* Tasks to complete:
1 - Answer these questions using the wine pricing article:
(a) According to the article, what two things both matter when it comes to pricing?
(b) What position does Dr Dominique Lauga hold?
(c) Under the "price-quality heuristic," what do consumers usually base their selections on?
2 - Write the next part of the wine pricing article, picking up after its final sentence.

* Text section:
>>>>

The article at a glance

When it comes to pricing, quality and customer expectation both matter, finds a study co-authored at Cambridge Judge Business School that focuses …

Category: Insight

When it comes to pricing, quality and customer expectation both matter, finds a study co-authored at Cambridge Judge Business School that focuses on wine.

Wine bottles, various different wines on a wall.

As any successful business knows, setting your prices right is essential. But what are the factors that determine what the right level is? A study focused on wine may just help you find the answer.

The study co-authored by Dr Dominique Lauga, University Senior Lecturer in Marketing at Cambridge Judge Business School, starts with the premise of the “price-quality heuristic”, the principle that consumers usually tend to make their selections based on price – cheaper plonk to slosh into a casserole, the most expensive bottle if you want to indulge or impress with an exquisite vintage.

<<<<

* Extracted entries:
>>>>

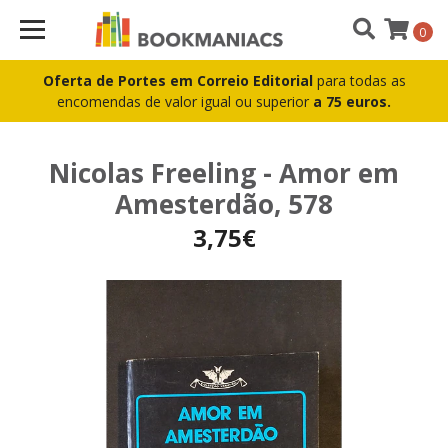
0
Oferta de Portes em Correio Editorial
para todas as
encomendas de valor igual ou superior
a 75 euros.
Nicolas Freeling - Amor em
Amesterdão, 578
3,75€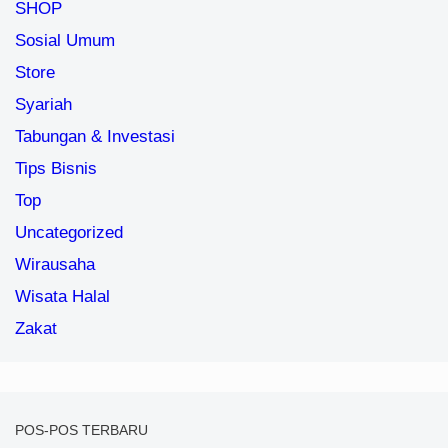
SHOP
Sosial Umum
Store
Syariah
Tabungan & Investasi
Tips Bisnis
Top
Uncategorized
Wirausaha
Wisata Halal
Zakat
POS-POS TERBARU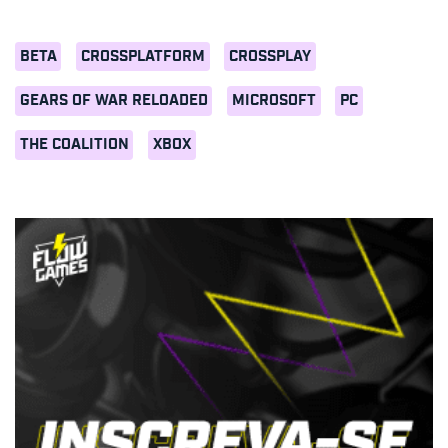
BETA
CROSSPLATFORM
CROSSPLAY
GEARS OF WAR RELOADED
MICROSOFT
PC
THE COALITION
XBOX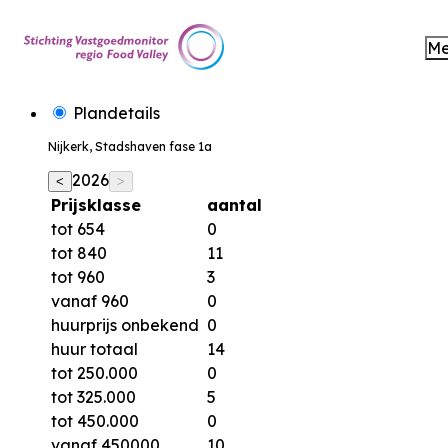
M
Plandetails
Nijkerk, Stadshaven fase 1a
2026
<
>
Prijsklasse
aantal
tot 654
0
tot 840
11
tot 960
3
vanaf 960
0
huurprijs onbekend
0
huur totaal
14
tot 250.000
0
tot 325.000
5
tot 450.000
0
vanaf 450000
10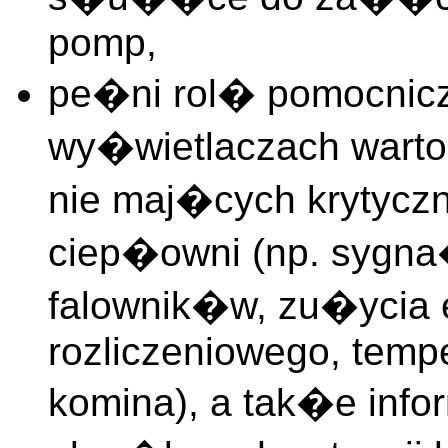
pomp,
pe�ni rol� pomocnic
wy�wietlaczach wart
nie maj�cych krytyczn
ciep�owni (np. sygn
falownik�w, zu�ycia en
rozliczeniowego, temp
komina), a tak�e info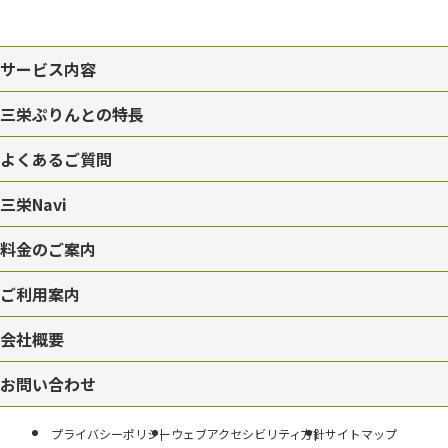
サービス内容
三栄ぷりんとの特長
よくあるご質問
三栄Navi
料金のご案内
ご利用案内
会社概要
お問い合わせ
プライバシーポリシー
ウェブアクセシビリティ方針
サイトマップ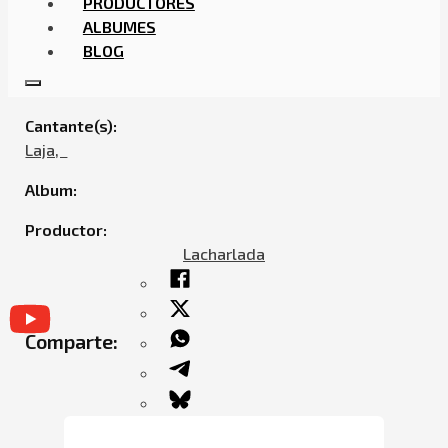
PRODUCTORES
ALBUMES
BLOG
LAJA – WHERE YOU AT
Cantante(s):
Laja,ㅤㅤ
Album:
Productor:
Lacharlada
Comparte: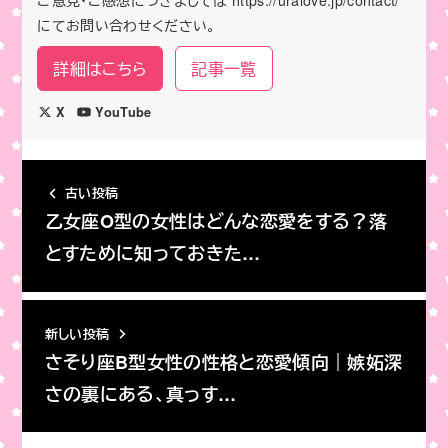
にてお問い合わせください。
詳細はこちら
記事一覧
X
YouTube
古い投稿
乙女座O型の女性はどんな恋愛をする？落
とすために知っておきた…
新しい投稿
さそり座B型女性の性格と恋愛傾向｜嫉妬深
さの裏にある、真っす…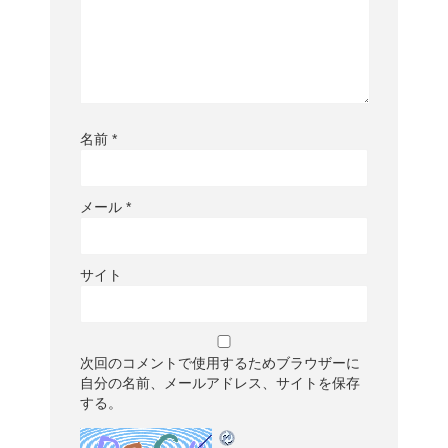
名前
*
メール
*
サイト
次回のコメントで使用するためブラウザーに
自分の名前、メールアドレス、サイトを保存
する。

<<<<

* Answers to the exercise:
1 -
(a) Quality and customer expectation.
(b) University Senior Lecturer in Marketing at Cambridge Judge Business School.
(c) Price.

2 -
Dr Dominique Lauga

“We don’t necessarily have the time or the expertise to evaluate the quality of wine, for example, or food – so we rely on other cues,” says Dr Lauga. “One might be the brand, and one might be price. We use the price to estimate the quality of the product.”

It sounds simple, and pretty logical. Yet there’s more to the science of pricing such products than simply ramping it up and hoping for the best. What happens, for example, if you slap an outrageous price on a so-so bottle of wine – and the customer isn’t happy? Past experiments have found that people derive more pleasure when they are drinking a wine they think is expensive than drinking the same wine that they are told cost less. But this can’t always be true, says Dr Lauga. Her research shows that the price-quality heuristic model is only true if the quality of the product actually meets or exceeds a customer’s expectations. If it doesn’t, then that’s doubly damaging.

“Disappointment is more painful than being above expectation,” she points out. “It’s called loss aversion. Losing £10, for example, has a greater impact on satisfaction than finding £10, as the disappointment of losing something is more painful than the pleasure of gaining something.”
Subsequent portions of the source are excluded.